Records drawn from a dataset

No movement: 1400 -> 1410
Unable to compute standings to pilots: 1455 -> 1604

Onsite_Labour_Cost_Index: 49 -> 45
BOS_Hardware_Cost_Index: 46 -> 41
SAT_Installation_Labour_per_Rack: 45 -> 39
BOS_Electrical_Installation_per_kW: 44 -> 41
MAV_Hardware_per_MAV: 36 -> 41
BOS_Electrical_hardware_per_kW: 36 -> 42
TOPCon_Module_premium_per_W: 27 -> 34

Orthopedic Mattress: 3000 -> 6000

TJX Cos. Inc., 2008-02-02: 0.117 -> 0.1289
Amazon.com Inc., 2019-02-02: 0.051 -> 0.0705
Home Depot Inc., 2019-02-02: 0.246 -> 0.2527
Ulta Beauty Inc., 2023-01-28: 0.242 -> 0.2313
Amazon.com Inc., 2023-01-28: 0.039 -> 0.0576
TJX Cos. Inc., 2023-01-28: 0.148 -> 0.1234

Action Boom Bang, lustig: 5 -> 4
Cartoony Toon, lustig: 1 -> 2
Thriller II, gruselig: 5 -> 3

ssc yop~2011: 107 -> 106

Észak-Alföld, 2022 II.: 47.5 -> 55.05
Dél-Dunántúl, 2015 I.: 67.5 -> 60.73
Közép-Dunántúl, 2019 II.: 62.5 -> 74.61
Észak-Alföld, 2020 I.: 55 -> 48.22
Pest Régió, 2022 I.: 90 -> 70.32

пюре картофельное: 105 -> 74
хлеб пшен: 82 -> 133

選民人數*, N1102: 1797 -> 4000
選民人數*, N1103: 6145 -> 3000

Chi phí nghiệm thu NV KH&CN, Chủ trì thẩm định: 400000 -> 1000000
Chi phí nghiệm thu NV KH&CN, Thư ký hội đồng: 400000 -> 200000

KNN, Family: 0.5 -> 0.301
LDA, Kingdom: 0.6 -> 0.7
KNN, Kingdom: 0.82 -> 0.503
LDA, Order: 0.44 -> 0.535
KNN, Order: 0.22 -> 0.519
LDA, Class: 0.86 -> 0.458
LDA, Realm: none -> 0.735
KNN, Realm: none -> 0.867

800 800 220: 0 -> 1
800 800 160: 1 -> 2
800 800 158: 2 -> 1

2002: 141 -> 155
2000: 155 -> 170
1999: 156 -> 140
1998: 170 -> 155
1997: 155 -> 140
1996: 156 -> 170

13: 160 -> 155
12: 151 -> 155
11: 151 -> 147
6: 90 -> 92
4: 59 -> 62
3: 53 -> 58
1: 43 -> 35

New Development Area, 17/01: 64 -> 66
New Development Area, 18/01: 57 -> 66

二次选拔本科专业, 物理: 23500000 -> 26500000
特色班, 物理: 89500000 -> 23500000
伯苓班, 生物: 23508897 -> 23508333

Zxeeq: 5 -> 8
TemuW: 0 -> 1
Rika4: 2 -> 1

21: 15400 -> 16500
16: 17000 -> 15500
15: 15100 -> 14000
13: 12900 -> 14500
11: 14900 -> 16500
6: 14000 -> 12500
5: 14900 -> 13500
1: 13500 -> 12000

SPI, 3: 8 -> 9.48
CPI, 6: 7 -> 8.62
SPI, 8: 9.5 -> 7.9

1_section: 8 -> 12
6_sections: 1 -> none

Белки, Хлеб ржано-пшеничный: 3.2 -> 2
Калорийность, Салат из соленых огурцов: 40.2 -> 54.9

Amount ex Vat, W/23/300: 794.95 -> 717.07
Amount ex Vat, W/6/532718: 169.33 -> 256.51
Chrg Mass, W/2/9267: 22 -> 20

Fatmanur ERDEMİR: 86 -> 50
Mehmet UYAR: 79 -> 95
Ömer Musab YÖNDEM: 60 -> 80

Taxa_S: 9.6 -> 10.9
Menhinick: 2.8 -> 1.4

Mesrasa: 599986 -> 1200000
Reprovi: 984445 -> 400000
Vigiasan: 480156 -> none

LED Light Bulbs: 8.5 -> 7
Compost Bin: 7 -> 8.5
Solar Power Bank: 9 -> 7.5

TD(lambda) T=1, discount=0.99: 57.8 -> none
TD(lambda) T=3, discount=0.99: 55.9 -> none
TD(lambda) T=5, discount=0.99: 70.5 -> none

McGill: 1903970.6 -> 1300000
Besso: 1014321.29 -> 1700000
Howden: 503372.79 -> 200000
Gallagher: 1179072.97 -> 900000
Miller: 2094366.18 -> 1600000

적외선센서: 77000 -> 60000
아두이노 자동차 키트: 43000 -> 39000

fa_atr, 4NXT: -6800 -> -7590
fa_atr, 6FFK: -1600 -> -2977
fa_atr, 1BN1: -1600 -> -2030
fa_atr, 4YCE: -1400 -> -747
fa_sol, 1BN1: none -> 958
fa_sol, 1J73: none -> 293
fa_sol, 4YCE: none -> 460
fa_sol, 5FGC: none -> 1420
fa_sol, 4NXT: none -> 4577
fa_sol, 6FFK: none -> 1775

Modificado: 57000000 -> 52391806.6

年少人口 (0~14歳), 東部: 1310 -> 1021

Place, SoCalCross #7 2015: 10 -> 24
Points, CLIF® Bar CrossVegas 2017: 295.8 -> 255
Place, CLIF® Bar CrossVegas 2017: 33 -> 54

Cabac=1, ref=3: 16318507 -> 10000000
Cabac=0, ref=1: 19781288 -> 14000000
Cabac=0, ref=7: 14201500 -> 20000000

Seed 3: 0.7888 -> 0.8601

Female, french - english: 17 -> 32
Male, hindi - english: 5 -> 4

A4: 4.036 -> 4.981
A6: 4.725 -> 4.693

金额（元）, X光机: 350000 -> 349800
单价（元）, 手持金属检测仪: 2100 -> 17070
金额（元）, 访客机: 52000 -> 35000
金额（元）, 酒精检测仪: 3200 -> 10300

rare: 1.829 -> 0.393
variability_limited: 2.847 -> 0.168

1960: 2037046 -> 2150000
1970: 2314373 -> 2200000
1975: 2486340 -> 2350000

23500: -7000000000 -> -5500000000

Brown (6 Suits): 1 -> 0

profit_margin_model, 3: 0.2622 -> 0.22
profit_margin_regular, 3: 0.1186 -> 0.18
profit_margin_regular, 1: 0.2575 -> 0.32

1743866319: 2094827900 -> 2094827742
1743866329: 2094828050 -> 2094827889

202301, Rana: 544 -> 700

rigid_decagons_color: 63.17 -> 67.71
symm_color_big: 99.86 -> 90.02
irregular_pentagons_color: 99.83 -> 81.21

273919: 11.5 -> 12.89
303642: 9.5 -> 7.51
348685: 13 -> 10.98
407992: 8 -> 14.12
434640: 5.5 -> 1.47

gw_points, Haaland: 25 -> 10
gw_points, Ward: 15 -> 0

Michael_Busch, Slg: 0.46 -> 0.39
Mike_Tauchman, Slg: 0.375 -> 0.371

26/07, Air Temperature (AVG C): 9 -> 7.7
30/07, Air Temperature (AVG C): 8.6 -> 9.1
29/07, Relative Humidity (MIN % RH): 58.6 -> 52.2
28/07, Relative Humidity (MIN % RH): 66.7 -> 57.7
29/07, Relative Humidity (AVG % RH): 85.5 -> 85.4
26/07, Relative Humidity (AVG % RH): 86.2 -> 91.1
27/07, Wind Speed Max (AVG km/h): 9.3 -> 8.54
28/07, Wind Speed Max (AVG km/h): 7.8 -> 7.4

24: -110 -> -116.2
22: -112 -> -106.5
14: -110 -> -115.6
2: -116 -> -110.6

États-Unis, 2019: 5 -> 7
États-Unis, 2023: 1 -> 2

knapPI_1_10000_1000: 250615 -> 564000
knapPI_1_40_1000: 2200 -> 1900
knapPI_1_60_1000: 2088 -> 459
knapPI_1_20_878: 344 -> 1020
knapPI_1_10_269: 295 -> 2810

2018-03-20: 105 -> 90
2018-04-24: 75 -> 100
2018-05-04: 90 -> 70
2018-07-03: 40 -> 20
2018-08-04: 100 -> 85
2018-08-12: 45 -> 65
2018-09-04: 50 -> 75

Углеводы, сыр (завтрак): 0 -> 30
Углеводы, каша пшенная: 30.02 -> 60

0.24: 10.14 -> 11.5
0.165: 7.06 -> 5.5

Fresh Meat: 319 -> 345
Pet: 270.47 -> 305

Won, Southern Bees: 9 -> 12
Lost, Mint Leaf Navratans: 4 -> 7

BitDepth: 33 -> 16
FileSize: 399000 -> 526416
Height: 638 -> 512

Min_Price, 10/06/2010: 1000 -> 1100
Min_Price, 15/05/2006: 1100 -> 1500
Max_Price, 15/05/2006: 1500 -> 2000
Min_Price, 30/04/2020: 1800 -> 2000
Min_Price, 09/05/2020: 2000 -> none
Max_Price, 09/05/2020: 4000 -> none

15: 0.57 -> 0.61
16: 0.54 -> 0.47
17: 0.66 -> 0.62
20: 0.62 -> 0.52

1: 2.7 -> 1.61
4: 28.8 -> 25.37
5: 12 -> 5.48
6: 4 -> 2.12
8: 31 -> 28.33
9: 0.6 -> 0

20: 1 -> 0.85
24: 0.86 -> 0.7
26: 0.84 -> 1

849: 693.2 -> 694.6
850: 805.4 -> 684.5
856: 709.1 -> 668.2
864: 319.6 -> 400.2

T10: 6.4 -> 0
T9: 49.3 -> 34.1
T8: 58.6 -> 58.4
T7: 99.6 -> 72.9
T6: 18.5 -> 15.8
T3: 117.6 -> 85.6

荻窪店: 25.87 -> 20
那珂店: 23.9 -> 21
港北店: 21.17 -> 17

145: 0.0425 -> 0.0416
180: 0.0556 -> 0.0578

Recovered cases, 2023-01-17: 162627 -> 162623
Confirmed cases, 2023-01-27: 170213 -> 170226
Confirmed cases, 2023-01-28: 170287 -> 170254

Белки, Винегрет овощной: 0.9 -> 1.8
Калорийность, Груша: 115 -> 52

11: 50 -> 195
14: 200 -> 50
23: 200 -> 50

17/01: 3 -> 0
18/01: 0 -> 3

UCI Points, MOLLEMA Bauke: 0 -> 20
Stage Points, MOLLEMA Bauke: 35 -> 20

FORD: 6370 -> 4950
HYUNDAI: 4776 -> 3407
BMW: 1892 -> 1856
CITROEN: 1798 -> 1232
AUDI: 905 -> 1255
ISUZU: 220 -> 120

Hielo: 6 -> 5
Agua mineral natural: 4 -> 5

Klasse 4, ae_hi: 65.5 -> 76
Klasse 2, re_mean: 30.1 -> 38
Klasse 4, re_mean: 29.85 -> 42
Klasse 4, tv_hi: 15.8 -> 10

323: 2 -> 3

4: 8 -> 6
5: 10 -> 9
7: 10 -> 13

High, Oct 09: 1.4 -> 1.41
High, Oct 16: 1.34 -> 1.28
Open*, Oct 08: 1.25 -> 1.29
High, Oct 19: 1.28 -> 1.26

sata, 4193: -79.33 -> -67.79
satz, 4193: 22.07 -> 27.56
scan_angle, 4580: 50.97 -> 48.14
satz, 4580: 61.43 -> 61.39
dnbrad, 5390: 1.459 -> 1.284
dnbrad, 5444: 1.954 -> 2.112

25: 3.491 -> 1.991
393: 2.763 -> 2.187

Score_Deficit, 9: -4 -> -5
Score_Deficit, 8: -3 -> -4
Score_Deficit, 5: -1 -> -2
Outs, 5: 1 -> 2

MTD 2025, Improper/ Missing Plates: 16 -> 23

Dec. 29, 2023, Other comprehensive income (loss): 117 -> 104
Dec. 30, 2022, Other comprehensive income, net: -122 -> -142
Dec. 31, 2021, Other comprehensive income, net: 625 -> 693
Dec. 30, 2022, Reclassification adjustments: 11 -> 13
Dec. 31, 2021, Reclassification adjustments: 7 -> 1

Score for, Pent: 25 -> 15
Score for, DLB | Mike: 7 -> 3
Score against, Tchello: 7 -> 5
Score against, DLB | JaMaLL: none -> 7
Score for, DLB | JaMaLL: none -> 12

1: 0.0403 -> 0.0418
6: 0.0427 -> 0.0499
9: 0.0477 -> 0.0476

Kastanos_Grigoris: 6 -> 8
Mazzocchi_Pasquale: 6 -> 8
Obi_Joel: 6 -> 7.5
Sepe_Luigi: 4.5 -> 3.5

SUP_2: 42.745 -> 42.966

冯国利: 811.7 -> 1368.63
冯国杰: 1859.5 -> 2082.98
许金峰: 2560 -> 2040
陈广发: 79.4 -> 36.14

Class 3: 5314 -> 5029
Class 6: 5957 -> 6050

ASSIGNMENT: Reproduce only the lines above spanning from the line containing "gw_points, Haaland: 25 -> 10" through the line containing "28/07, Relative Humidity", word for word.

WRITTEN ANSWER:
gw_points, Haaland: 25 -> 10
gw_points, Ward: 15 -> 0

Michael_Busch, Slg: 0.46 -> 0.39
Mike_Tauchman, Slg: 0.375 -> 0.371

26/07, Air Temperature (AVG C): 9 -> 7.7
30/07, Air Temperature (AVG C): 8.6 -> 9.1
29/07, Relative Humidity (MIN % RH): 58.6 -> 52.2
28/07, Relative Humidity (MIN % RH): 66.7 -> 57.7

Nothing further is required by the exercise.